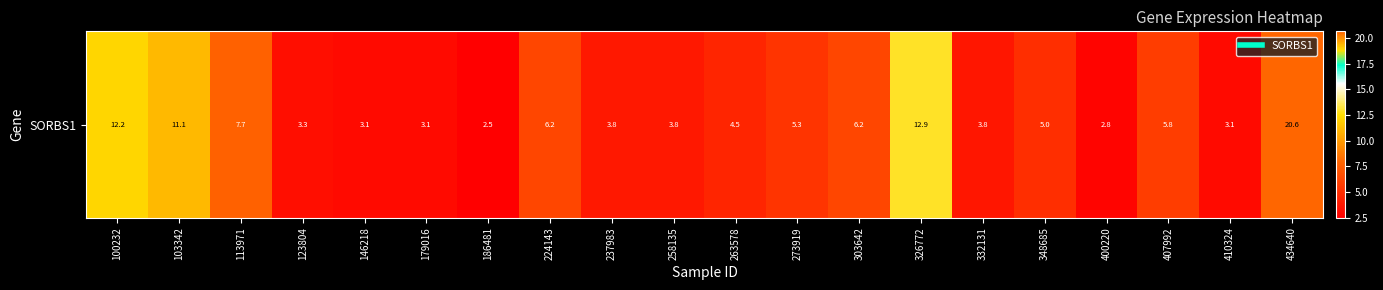

Reading right to left, transcribe all the data shown in this chart.

434640=20.6	410324=3.1	407992=5.8	400220=2.8	348685=5.0	332131=3.8	326772=12.9	303642=6.2	273919=5.3	263578=4.5	258135=3.8	237983=3.8	224143=6.2	186481=2.5	179016=3.1	146218=3.1	123804=3.3	113971=7.7	103342=11.1	100232=12.2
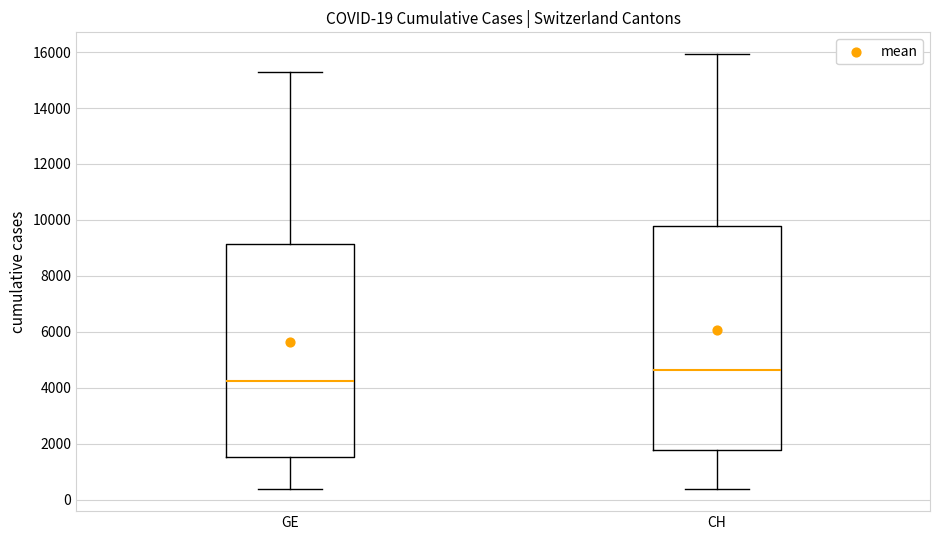

Which box's median line is the lowest?

GE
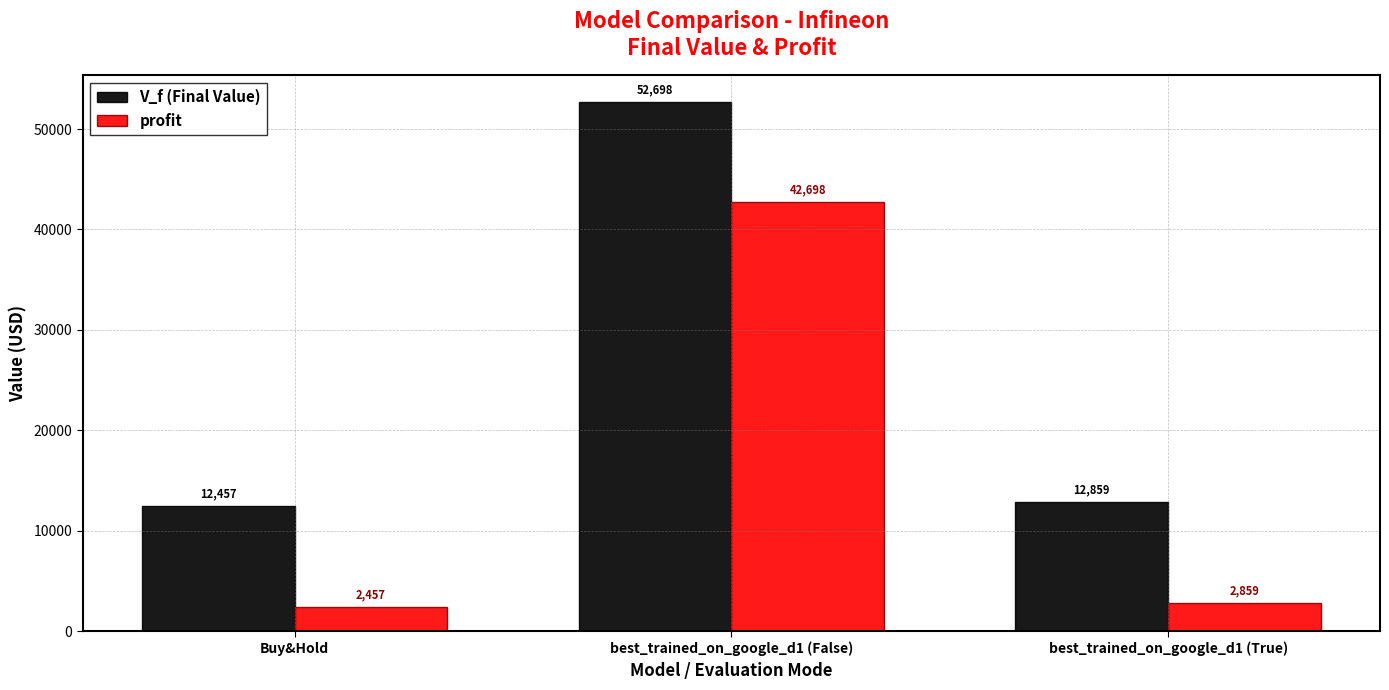

Is it true that V_f (Final Value) equals 20928.6 at Buy&Hold?

False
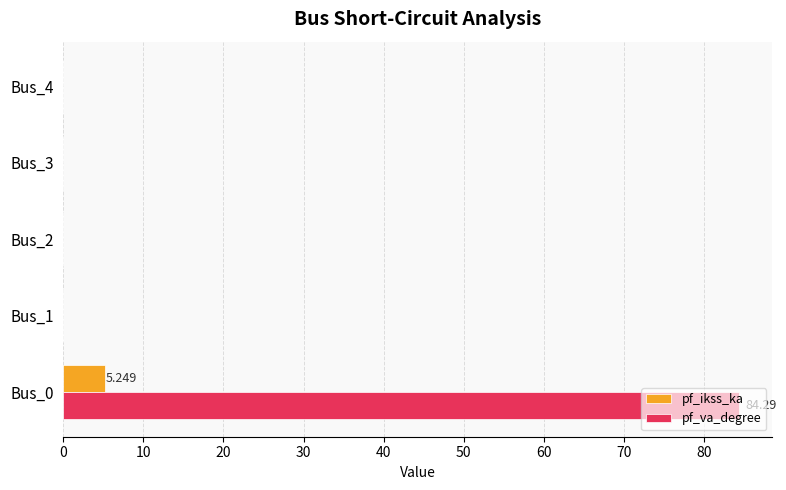

Between Bus_0 and Bus_3, which series saw the biggest shift?

pf_va_degree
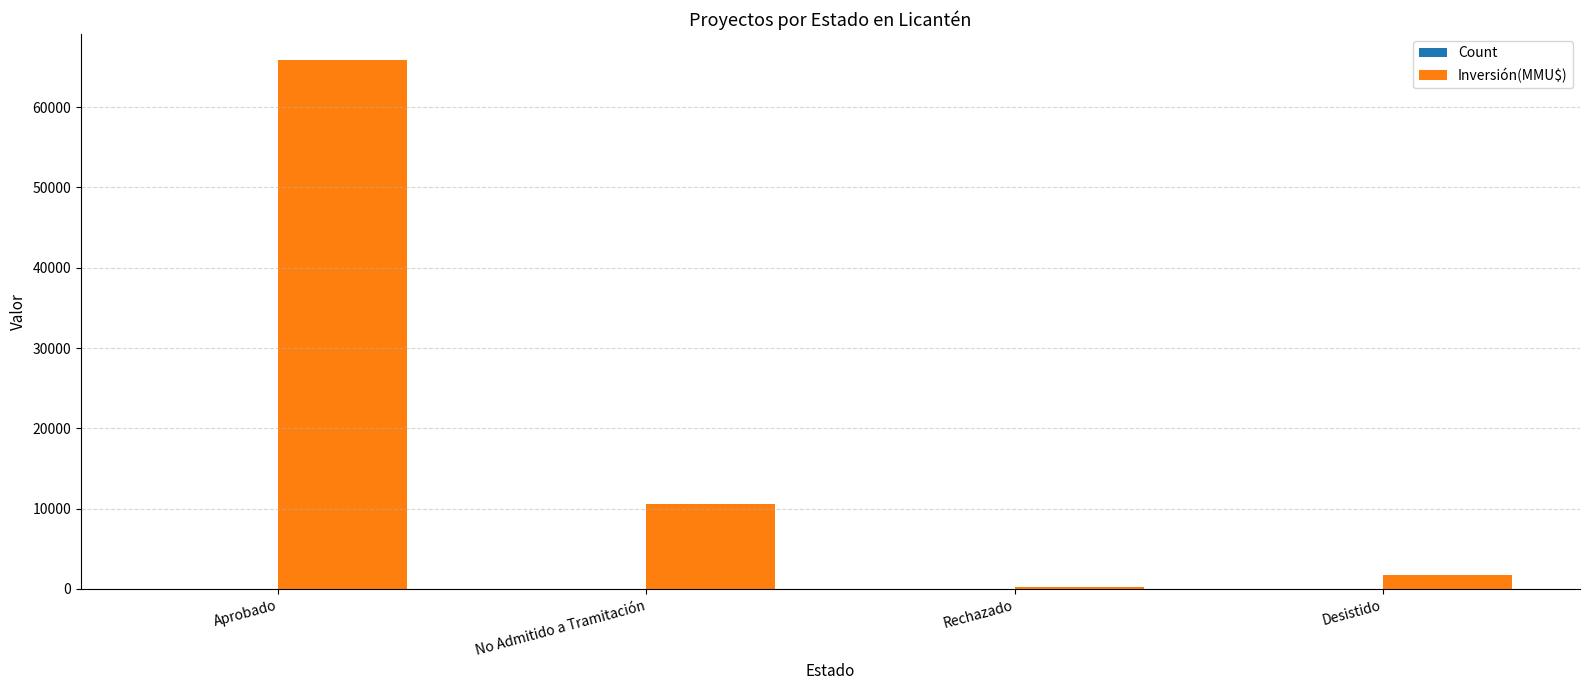

What is the sum of all Inversión(MMU$) values?

78471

_ _ _

What is expected ->
Identify every line of the records that contains the word "median", matching case exactly.

Your solution ->
Which box's median line is the lowest?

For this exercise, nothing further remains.